Deflazacort has always been used off-label for DMD treatment, but until now hadn't been approved to treat the condition. The drug is a common steroid used to treat Duchenne muscular dystrophy (DMD), a rare disorder that eats away at muscles and leaves many of its predominantly male victims dead by their late-20s. "We hope that this treatment option will benefit many patients with DMD".

The regulator gave a green light to Emflaza (deflazacort) tablets and oral suspension to treat patients age 5 years and older with the rare genetic disorder, which causes progressive muscle deterioration and weakness in children, nearly always boys. DMD often appears in individuals with no family history of the condition. DMD affects about one of every 3,600 male infants worldwide according to U.S. News. As the condition progresses, chances of life-threatening conditions developing involving the respiratory system and the heart grow. Patients' life expectancy is usually 20 to 30 years. All of the study participants had documented dystrophin gene mutation and had experience muscular weakness before 5 years old. At week 12, patients in the Emflaza group had improvements in clinical assessment of muscle strength across a number of muscles vs patients taking placebo. An overall stability in average muscle strength was maintained through the end of study at week 52 in the deflazacort-treated patients. Patients in the Emflaza arm seemed to lose their walking ability later than patients in the placebo arm, though this was not statistically controlled for multiple comparisons.

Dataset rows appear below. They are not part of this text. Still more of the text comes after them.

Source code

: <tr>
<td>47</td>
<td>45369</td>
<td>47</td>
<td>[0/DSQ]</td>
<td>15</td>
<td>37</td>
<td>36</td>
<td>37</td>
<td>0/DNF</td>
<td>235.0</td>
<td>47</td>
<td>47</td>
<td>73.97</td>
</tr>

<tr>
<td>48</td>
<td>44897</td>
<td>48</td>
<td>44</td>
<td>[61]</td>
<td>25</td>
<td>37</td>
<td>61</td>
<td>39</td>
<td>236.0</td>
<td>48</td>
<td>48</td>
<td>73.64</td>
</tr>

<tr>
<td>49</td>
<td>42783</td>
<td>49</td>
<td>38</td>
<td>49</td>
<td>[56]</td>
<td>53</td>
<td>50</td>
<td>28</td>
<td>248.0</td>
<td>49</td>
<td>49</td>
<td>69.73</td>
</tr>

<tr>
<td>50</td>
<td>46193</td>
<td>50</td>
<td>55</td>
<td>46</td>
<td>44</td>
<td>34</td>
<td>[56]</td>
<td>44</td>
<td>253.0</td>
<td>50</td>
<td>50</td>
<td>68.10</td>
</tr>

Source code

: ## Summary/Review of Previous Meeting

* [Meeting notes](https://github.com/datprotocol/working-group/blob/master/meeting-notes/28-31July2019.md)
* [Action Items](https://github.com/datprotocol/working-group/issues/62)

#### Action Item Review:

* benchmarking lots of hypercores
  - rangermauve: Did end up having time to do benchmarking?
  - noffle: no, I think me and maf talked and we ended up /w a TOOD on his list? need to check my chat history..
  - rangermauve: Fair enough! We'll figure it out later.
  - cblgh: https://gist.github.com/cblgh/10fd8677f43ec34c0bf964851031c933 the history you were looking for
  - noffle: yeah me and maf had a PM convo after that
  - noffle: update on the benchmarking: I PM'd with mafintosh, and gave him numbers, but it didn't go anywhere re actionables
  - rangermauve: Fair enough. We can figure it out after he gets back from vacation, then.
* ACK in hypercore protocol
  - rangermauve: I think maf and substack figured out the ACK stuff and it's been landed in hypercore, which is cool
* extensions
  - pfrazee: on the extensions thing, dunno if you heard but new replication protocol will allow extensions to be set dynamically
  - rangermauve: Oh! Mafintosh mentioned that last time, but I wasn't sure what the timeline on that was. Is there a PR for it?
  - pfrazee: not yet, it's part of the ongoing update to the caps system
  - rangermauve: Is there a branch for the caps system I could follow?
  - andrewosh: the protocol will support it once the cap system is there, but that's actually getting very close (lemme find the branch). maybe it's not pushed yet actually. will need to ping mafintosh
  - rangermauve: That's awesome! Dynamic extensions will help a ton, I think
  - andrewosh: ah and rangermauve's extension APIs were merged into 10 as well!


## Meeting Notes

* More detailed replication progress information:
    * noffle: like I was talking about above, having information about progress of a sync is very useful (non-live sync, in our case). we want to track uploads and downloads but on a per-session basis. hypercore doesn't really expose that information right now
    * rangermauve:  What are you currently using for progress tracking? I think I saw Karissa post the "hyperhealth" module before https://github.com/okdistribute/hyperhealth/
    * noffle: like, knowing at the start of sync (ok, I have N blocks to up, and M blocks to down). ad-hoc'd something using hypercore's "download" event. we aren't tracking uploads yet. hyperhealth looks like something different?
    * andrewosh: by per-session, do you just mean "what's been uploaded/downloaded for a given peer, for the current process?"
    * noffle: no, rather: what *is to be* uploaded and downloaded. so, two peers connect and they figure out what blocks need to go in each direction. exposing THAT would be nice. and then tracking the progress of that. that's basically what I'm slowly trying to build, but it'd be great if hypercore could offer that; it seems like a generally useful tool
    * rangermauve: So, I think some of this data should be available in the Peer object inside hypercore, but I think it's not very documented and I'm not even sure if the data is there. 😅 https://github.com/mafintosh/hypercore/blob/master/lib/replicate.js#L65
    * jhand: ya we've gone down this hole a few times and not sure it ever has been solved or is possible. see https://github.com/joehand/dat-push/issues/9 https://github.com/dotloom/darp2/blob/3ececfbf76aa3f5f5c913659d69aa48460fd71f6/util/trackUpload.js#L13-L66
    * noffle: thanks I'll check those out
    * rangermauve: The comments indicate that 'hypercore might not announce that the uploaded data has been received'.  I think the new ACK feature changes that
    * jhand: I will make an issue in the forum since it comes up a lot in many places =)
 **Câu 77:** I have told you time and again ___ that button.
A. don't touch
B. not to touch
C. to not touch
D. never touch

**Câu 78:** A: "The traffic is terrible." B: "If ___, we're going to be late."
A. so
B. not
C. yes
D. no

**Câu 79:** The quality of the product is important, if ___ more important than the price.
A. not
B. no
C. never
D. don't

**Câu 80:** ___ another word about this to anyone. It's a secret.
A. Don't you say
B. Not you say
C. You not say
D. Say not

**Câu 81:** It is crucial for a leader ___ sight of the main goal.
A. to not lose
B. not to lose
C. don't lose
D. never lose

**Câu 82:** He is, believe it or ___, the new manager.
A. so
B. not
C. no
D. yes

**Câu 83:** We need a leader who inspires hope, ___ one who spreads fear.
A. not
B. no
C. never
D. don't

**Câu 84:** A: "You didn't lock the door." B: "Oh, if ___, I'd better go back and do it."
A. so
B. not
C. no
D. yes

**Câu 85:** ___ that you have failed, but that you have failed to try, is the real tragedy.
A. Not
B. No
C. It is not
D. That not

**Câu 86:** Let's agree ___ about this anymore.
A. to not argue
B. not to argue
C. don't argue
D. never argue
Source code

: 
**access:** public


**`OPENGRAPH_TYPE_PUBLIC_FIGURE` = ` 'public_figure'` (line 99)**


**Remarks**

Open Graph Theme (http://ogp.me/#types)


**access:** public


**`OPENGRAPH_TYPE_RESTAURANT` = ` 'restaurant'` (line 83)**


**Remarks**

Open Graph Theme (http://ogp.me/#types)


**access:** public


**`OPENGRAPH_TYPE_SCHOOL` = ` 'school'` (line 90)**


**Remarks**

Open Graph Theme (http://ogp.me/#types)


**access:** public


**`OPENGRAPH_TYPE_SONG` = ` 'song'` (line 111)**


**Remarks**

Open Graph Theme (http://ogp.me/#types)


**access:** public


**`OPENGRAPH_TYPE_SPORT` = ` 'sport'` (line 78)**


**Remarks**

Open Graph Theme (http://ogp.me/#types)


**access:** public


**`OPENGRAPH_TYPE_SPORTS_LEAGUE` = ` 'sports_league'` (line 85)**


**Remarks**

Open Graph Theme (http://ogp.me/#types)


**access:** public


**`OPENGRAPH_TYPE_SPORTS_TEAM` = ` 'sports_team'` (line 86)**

The side effects caused by Emflaza are similar to those experienced with other corticosteroids. Other side effects include mood swings, elevated blood pressure, infection and serious skinj rashes. Patients receiving immunosuppressive doses of corticosteroids should not be given live or live attenuated vaccines.

The FDA also granted Emflaza priority review and fast track and orphan drug designations. "This also seems to be another example of gaming the Orphan Drug Act, which was meant to try and encourage research into new therapeutic entities for people who have rare diseases - and it doesn't seem like this is that".